- Instructions for the task
Make a verbatim transcription of the records, without the pictures.

+++

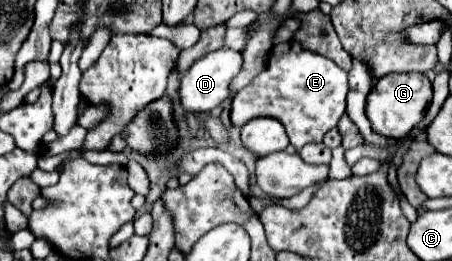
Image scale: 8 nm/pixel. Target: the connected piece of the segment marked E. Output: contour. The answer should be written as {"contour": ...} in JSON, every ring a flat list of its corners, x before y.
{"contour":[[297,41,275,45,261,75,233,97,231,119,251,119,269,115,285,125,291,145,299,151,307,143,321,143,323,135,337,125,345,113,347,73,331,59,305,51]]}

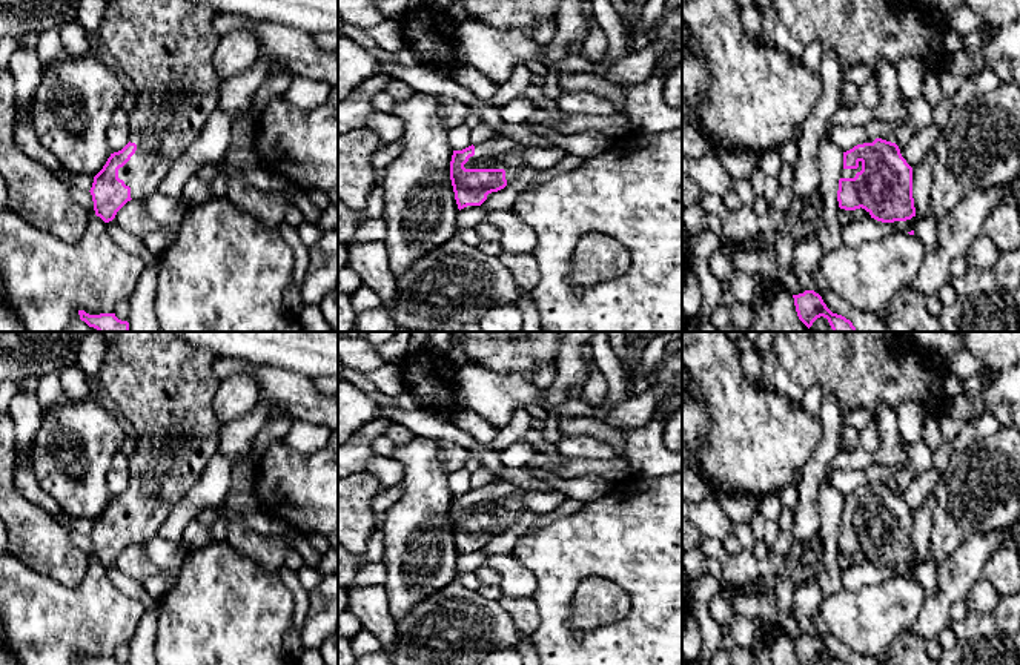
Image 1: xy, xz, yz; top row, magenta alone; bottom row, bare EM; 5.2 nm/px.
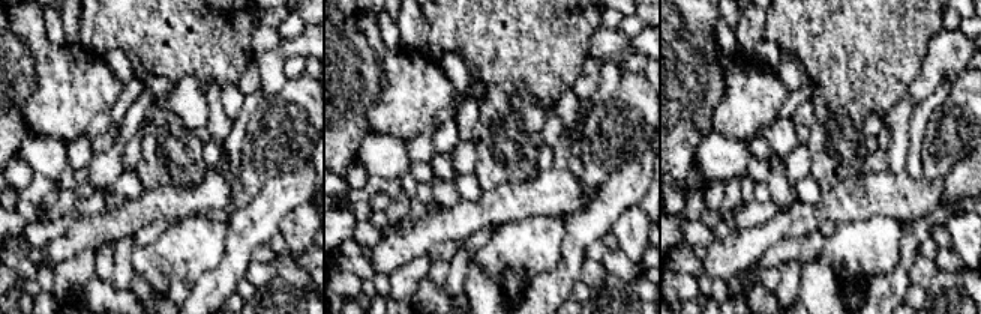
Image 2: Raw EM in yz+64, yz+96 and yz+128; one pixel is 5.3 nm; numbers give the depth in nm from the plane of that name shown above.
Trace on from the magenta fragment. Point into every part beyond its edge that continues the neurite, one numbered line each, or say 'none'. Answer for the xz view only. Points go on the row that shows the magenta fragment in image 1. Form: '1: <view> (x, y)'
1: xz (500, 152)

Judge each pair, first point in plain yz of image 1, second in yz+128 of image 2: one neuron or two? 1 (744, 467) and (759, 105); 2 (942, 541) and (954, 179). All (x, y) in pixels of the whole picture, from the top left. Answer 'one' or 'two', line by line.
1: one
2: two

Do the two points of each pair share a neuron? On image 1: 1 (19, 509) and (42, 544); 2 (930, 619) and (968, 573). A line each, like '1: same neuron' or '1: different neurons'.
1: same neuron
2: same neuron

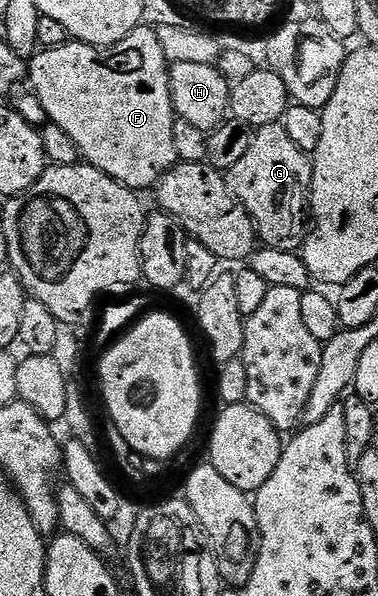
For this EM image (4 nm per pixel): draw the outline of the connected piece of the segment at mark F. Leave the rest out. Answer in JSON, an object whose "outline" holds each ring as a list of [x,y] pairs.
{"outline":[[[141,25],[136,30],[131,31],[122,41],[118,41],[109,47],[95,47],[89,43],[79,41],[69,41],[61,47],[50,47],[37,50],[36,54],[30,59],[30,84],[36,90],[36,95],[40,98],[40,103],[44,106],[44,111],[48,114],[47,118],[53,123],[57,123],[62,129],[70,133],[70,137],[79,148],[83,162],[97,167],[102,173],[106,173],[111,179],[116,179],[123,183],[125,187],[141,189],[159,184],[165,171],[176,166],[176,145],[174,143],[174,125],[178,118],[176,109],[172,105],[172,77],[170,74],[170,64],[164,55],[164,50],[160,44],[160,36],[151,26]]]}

+++

- Finished exercise
Image scale: 8 nm/pixel. Target: the connected piece of the segment marked E. Output: contour. The answer should be written as {"contour": ...} in JSON, every ring a flat list of its corners, x before y.
{"contour":[[297,41,275,45,261,75,233,97,231,119,251,119,269,115,285,125,291,145,299,151,307,143,321,143,323,135,337,125,345,113,347,73,331,59,305,51]]}

Image 1: xy, xz, yz; top row, magenta alone; bottom row, bare EM; 5.2 nm/px.
Image 2: Raw EM in yz+64, yz+96 and yz+128; one pixel is 5.3 nm; numbers give the depth in nm from the plane of that name shown above.
Trace on from the magenta fragment. Point into every part beyond its edge that continues the neurite, one numbered line each, or say 'none'. Answer for the xz view only. Points go on the row that shows the magenta fragment in image 1. Form: '1: <view> (x, y)'
1: xz (500, 152)

Judge each pair, first point in plain yz of image 1, second in yz+128 of image 2: one neuron or two? 1 (744, 467) and (759, 105); 2 (942, 541) and (954, 179). All (x, y) in pixels of the whole picture, from the top left. Answer 'one' or 'two', line by line.
1: one
2: two

Do the two points of each pair share a neuron? On image 1: 1 (19, 509) and (42, 544); 2 (930, 619) and (968, 573). A line each, like '1: same neuron' or '1: different neurons'.
1: same neuron
2: same neuron

For this EM image (4 nm per pixel): draw the outline of the connected piece of the segment at mark F. Leave the rest out. Answer in JSON, an object whose "outline" holds each ring as a list of [x,y] pairs.
{"outline":[[[141,25],[136,30],[131,31],[122,41],[118,41],[109,47],[95,47],[89,43],[79,41],[69,41],[61,47],[50,47],[37,50],[36,54],[30,59],[30,84],[36,90],[36,95],[40,98],[40,103],[44,106],[44,111],[48,114],[47,118],[53,123],[57,123],[62,129],[70,133],[70,137],[79,148],[83,162],[97,167],[102,173],[106,173],[111,179],[116,179],[123,183],[125,187],[141,189],[159,184],[165,171],[176,166],[176,145],[174,143],[174,125],[178,118],[176,109],[172,105],[172,77],[170,74],[170,64],[164,55],[164,50],[160,44],[160,36],[151,26]]]}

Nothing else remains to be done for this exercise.